We obviously can’t allow our students total autonomy in the lesson. Information first needs to be presented in a sequential yet imaginative way before students can begin to make musical decisions. As a teacher gives praise and feedback in the lessons, the student becomes aware of the rights and wrongs of musical technique and interpretation and is, hopefully, internalizing this information. If we trust that we are giving them a solid musical foundation, there comes a time when we need to let go and find out. We need to ask questions that require more than yes/no answers. We need to listen carefully to the answers they give us. We need to be vulnerable enough to know that we don’t have to know it all and that exploring with our students is often a better learning experience than providing them with information. If a student is accustomed to being asked questions and not rely on the teacher for every answer, they also become accustomed to thinking for themselves. Not only does this define who we are as teachers, it changes how we see the students who occupy our piano benches each week.
Defining our Students
Our students aren’t just our students – they come to feel like our family. We invest a lot of time, love, and energy in each other. We make music together in the lesson, they devote time to practice at home, and they perform in festivals and competitions several times a year. Some practice far more in a week than I do! We want the best for them yet this is the definition of a student: one who studies a subject. I don’t think this is truly how we wish to define their experience.
What if, instead of defining them as students, we define them as musicians?

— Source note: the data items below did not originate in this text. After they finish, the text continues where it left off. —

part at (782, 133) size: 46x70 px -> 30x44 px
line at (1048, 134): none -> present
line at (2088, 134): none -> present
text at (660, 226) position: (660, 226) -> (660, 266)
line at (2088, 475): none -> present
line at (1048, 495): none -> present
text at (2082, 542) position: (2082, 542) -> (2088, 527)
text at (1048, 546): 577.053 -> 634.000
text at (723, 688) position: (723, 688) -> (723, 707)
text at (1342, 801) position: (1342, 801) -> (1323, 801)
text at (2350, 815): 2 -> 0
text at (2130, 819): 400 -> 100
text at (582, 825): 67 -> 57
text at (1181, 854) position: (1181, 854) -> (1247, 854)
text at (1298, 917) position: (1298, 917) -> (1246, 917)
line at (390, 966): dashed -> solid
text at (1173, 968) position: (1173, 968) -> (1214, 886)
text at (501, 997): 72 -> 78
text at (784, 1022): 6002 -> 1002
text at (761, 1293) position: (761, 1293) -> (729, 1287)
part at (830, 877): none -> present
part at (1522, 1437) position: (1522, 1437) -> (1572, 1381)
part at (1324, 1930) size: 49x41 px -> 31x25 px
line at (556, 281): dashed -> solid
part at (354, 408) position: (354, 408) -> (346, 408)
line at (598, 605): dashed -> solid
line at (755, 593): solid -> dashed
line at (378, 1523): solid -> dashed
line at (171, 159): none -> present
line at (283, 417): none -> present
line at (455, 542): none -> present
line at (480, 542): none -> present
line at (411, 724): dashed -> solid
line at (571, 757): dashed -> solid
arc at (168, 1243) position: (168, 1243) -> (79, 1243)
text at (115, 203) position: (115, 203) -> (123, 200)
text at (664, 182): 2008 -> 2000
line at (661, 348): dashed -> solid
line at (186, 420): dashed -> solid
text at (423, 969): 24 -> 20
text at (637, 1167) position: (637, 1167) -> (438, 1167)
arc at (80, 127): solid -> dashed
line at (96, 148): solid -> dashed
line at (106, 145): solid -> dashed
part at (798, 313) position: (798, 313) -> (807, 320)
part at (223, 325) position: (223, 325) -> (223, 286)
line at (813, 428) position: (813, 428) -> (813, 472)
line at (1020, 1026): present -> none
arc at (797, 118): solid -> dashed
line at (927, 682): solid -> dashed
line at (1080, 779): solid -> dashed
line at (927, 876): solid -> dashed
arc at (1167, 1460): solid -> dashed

The word “musician” is a very loaded word. In some circles, it’s an elite word reserved for the most elite performers. According to the definition, however, we can and should be using it to define our students. It is my belief that seeing a musician sitting at our piano gives us an entirely new language with which to speak. We have different expectations of and for them. We see them as our apprentices who will carry on the traditions, culture, and joy of music long after we’ve stopped teaching and performing. They are the future of music and speaking to them as musicians ensures a generation of artists, consumers, and concert-goers who are passionate and excited about that future.
The Language We Speak
The language we use with our students isn’t necessarily a language we say out loud but it is one that speaks loud and clear to our students. Each and every time we are present with our students, we convey who we are as teachers and who we hope they become as musicians. And this is the language I wanted to speak at the MTNA Conference. Not the words I use but the values I hold as a teacher and the values I hope I instill in my pedagogy students. I can only hope that the language of this presentation inspired teachers to explore their own language and philosophies of teaching. And I definitely hope I inspired a language that is better than “good.”
Dr. Andrea McAlister is Associate Professor of Piano Pedagogy at Oberlin College. She has recently presented at the MTNA Conference and the International Society for Music Education World Conference. Dr. McAlister serves on the Executive Committee of the Group Piano and Piano Pedagogy Conference and is Immediate Past President of the Ohio Music Teachers Association.